Alcuni evitano di farsi queste domande, pensando che le risposte non siano alla nostra portata. Altri ritengono che queste domande non abbiano senso perché secondo loro la vita è il prodotto dell’evoluzione. “Non c’è alcun Dio, né alcuno scopo”, affermò William Provine, professore di storia e biologia. Alcuni comunque credono che una concezione fatalistica della vita sia inaccettabile. Riflettono su come l’universo sia organizzato secondo precise e affascinanti leggi matematiche. Restano meravigliati di fronte alle straordinarie strutture presenti in natura, che a volte l’uomo cerca di imitare nel progettare qualcosa di nuovo. E hanno constatato nella vita di ogni giorno che dietro a strutture complesse ed estremamente efficienti c’è sempre un progettista, e non delle forze casuali.

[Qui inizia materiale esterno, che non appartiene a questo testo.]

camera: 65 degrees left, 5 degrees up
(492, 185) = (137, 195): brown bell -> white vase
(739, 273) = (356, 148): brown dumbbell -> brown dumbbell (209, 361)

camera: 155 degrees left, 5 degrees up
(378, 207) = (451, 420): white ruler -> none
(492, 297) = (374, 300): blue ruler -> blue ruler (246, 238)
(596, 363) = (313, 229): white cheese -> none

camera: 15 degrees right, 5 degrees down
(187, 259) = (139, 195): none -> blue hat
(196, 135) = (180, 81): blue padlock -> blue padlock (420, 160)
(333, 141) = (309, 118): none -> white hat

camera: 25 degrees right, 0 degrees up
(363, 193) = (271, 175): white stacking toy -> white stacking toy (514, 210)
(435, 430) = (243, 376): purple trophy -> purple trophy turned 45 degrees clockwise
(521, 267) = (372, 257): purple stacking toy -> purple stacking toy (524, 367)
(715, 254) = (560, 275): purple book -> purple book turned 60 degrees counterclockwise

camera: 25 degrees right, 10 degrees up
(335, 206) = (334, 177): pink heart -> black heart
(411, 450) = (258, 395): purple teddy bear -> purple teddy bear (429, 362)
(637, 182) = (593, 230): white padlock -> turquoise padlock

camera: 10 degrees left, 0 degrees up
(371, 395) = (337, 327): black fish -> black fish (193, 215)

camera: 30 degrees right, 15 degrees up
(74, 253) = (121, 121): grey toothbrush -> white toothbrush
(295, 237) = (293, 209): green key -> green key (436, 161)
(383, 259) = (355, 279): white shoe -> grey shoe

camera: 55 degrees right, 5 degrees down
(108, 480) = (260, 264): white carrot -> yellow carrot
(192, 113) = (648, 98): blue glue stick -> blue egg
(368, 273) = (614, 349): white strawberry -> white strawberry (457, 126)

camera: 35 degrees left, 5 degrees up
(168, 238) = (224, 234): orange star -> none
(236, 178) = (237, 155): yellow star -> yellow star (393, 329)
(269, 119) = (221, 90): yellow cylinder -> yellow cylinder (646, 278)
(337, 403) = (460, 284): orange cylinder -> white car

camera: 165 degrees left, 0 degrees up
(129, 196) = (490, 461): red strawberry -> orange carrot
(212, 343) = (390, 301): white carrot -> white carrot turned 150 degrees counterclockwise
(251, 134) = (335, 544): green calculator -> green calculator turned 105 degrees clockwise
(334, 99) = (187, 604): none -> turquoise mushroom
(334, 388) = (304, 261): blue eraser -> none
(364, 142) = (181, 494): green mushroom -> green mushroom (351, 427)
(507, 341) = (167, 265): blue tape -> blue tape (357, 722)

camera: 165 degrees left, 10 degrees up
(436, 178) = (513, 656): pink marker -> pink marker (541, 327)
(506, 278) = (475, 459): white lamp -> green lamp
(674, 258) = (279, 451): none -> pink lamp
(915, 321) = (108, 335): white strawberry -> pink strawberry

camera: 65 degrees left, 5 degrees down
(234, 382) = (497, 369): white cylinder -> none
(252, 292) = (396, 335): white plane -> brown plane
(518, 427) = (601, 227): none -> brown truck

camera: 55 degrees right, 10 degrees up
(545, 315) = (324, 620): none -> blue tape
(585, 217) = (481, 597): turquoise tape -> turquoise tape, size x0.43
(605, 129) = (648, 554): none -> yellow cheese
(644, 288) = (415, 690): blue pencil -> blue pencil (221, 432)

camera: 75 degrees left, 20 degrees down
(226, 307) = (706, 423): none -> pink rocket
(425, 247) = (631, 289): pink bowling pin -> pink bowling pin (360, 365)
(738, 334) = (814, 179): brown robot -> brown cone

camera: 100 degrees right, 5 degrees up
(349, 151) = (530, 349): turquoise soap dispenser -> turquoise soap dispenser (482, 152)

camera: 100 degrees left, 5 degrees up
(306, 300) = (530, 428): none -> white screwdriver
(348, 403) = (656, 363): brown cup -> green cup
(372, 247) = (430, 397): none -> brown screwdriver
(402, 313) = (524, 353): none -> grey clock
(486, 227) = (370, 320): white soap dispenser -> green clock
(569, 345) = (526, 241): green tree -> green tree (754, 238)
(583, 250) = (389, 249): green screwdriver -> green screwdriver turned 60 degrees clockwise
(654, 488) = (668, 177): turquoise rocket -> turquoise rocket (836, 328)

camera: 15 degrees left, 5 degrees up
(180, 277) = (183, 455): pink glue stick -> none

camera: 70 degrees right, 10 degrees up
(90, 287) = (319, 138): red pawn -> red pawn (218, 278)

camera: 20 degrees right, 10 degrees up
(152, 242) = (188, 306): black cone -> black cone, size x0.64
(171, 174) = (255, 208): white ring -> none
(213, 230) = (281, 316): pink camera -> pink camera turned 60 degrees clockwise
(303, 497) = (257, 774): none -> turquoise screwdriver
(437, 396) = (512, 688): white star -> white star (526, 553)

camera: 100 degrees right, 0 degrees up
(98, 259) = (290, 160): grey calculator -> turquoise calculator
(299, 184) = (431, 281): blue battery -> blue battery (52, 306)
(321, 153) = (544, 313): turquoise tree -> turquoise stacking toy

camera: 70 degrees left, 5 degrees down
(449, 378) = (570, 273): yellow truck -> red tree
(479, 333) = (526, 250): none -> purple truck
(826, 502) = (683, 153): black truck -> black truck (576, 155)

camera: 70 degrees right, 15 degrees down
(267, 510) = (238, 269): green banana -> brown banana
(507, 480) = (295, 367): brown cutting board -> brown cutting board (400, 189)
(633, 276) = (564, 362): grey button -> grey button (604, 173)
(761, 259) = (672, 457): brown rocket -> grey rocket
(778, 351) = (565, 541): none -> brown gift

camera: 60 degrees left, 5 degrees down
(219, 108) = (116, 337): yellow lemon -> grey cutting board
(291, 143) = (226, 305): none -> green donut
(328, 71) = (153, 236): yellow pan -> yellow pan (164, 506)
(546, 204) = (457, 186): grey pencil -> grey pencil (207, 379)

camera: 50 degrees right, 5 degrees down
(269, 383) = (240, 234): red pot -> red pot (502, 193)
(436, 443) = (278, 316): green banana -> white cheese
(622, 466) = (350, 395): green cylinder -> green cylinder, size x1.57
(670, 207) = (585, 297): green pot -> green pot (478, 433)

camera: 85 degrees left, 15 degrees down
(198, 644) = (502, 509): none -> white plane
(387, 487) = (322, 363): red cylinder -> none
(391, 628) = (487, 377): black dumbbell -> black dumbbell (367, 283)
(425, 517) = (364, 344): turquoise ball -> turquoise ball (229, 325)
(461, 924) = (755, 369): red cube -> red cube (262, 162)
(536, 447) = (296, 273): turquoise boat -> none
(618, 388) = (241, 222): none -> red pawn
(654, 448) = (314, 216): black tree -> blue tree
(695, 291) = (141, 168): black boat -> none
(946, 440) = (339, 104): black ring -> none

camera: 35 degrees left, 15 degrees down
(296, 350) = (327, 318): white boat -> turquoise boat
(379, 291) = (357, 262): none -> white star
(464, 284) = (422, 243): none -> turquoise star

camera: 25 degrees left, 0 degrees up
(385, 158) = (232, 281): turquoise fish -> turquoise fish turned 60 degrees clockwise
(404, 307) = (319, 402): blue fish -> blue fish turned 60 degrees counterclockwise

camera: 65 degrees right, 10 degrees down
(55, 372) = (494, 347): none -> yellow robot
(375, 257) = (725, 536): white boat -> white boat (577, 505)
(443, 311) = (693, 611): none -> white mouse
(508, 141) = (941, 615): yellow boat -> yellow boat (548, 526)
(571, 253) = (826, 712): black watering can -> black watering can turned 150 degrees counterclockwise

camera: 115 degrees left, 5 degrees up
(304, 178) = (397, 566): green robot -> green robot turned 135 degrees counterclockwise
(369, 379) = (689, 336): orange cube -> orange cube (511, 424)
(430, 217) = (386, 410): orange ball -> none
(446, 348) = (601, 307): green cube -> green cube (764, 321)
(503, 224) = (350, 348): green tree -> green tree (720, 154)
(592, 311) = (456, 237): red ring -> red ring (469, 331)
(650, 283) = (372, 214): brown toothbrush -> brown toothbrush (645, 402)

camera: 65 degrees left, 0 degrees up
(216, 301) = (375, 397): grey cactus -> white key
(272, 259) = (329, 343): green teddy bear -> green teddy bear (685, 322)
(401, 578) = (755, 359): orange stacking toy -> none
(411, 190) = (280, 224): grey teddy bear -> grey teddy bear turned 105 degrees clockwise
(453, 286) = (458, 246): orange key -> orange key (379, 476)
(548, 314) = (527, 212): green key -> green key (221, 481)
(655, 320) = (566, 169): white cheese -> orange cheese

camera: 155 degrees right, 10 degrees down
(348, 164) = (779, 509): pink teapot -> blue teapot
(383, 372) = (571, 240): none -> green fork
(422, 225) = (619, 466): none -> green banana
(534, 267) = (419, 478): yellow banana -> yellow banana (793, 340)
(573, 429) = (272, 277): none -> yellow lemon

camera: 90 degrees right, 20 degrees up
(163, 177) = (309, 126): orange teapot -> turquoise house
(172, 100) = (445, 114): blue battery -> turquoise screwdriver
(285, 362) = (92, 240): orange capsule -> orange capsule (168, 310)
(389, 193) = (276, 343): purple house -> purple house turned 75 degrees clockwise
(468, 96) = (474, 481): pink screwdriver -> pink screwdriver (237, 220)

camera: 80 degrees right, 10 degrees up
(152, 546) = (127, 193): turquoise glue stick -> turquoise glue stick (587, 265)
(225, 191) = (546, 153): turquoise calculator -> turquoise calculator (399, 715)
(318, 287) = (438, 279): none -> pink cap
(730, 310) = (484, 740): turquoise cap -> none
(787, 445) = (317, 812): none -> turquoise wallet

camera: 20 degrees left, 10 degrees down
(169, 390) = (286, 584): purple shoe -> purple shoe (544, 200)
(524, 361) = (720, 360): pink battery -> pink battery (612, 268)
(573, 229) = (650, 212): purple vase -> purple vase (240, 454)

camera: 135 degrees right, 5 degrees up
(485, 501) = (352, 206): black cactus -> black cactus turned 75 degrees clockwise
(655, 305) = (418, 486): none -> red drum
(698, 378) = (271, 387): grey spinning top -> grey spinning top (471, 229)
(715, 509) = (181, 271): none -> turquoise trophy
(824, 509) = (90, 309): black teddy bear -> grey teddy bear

Questi ragionamenti hanno spinto alcuni evoluzionisti a riconsiderare la loro posizione.
Di certo la scienza ha spiegato come avvengono molte cose, ad esempio come funzionano le cellule cerebrali o come fa il sole a generare calore e luce. Ma, la Bibbia spiega ciò che è più importante, il perché delle cose: perché l’universo esiste, perché è regolato da leggi e perché noi esistiamo.